The quasi-dynamic assumption allows for short periods of dynamic motions but makes two important assumptions about this motion: First, accelerations do not integrate into significant velocities, and two the object velocity from the previous time step is 0. The consequence of the first assumption is that the Coriolis and Centrifugal accelerations are approximately zero. This is due to the presence of $2^{nd}$ order terms in $\dot{\mathbf q}$ terms. Note that this is fundamental to the continuous time derivation and is inherited by the discrete dynamics, independent of the discretization scheme used. Thus, these terms are set to zero. The consequence of the second assumption is that $\dot{\mathbf q}_t \approx 0$. The equations of motion are then:
\[\begin{align} \frac{1}{h} \mathbf M(\mathbf q_t) \dot{\mathbf q}_{t+1} + \mathbf g(\mathbf q_t) = \mathbf \tau_t + \sum \mathbf J(\mathbf q_t) \mathbf f_{c,t} \end{align}\]and we highlight that since $\dot{\mathbf q}{t+1} = \frac{1}{h}(\mathbf q{t+1} - \mathbf q_t)$, we only need this one expression to forward predict motion:
\[\begin{align} \mathbf q_{t+1} = \mathbf q_t + h^2 \mathbf M^{-1}(\mathbf q_t)( \mathbf \tau_t + \sum \mathbf J(\mathbf q_t) \mathbf f_{c,t} -\mathbf g(\mathbf q_t)) \end{align}\]Effectively, we have reduced the number of variables needed by half. The physical insight/intuition behind this formulation is that in general acceleration and velocity point in different directions. However, in the particular case of quasi-dynamic motion, these two vectors exist only instantaneously and are parallel.

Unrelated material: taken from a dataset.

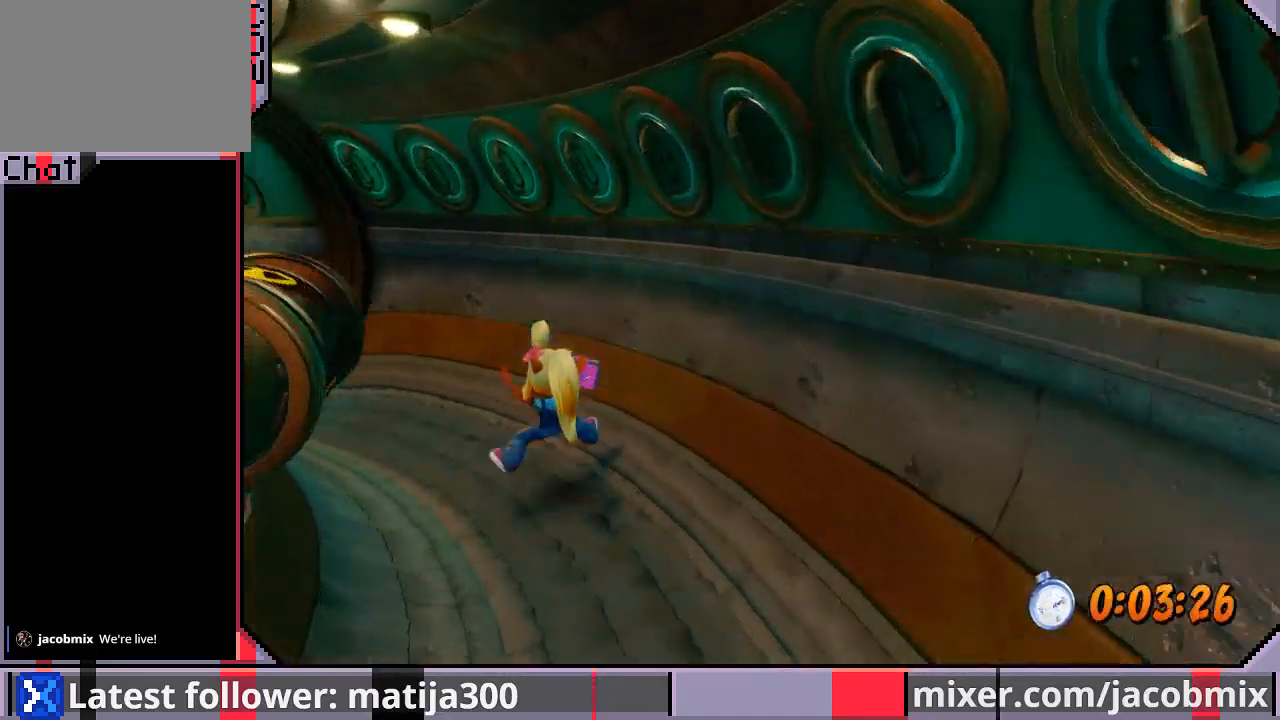
{"buttons": ["CROSS", "R1", "DPAD_UP", "DPAD_LEFT"], "left_stick": "center", "right_stick": "center", "events": [[67, "R1", "down"], [267, "CROSS", "down"]]}
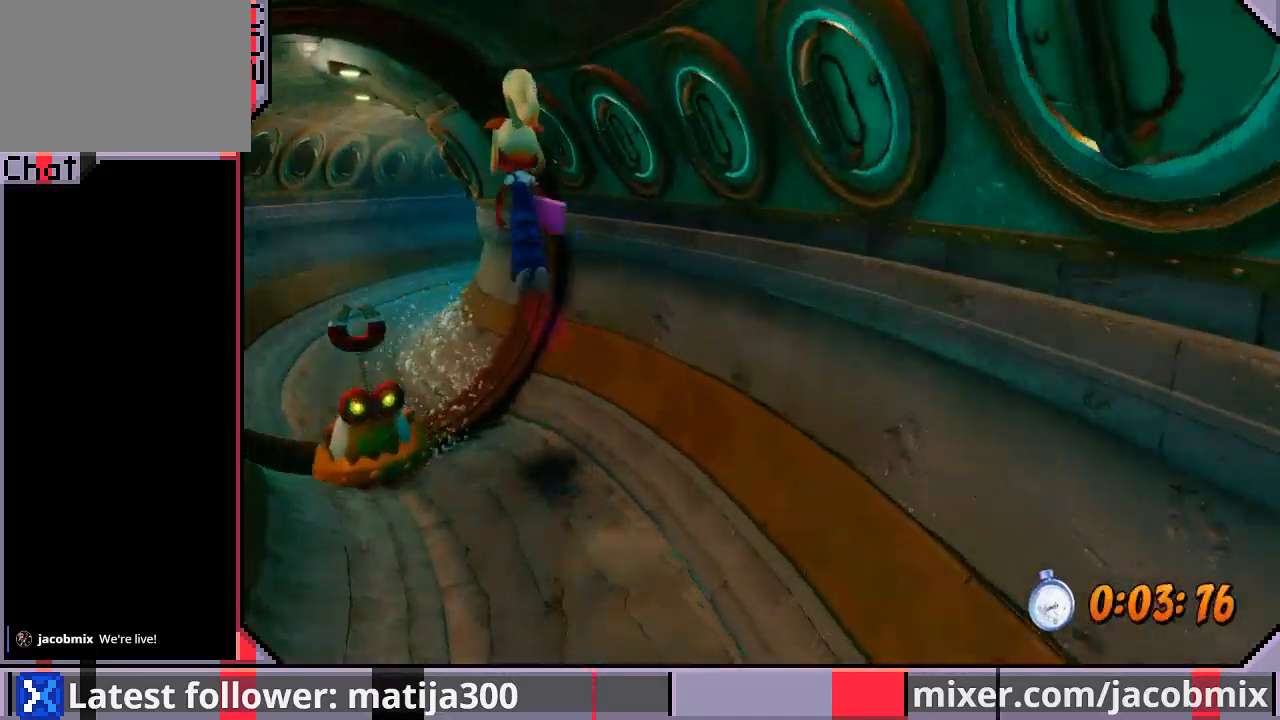
{"buttons": ["DPAD_UP", "DPAD_LEFT"], "left_stick": "center", "right_stick": "center", "events": [[100, "R1", "up"], [133, "CROSS", "up"]]}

Returning to our original balancing optimization program, we replace the static equilibrium equation with the quasi-dynamic constraint and add a term to the cost that captures the penalty for deviation from the desired trajectory:
\[\begin{align} \begin{aligned} \min_{\mathbf w_t \in \mathbb{R}^3, \mathbf f_{c,t} \in \mathbb{R}^2} \quad & \sum_{t=1}^{N} \; \frac{1}{2} \mathbf w_t^{T} \mathbf Q_w \mathbf w_t + \frac{1}{2} \mathbf f^T_{c,t} \mathbf Q_f \mathbf f_{c,t} + \frac{1}{2} (\mathbf q_t^d - \mathbf q_t)^T (\mathbf q_t^d - \mathbf q_t) & \\ \textrm{s.t.} \quad & h^2 \mathbf M^{-1}(\mathbf J_c(\mathbf q_t) \mathbf f_{c,t} + \mathbf w_t + m\mathbf g) + \mathbf{q}_{t-1} = \mathbf{q}_{t} & \text{Quasi-dynamic Motion} \\ &0 \leq f_{c,n} & \text{Contacts can only push} \\ &0 \leq \mu f_{c,n} - f_{c,t} \quad \quad & \text{Right Friction Cone} \\ &0 \leq \mu f_{c,n} + f_{c,t} \quad \quad & \text{Left Friction Cone} \\ & \mathbf{q}_{\text{given}} = \mathbf{q}_0 \quad \quad & \text{Initial Pose} \end{aligned} \end{align}\]Note that this optimization program is strictly tracking some desired trajectory along time $\mathbf q_t^d$. For pivoting, we would choose $\mathbf q_t^d$ to be an arc about the contact point.
For the remainder of these notes, we will not continue to discuss pivoting since the procedure to go from balancing to pivoting is the addition of a term in the cost function and changing the static equilibrium constraint to quasi-dynamic motion.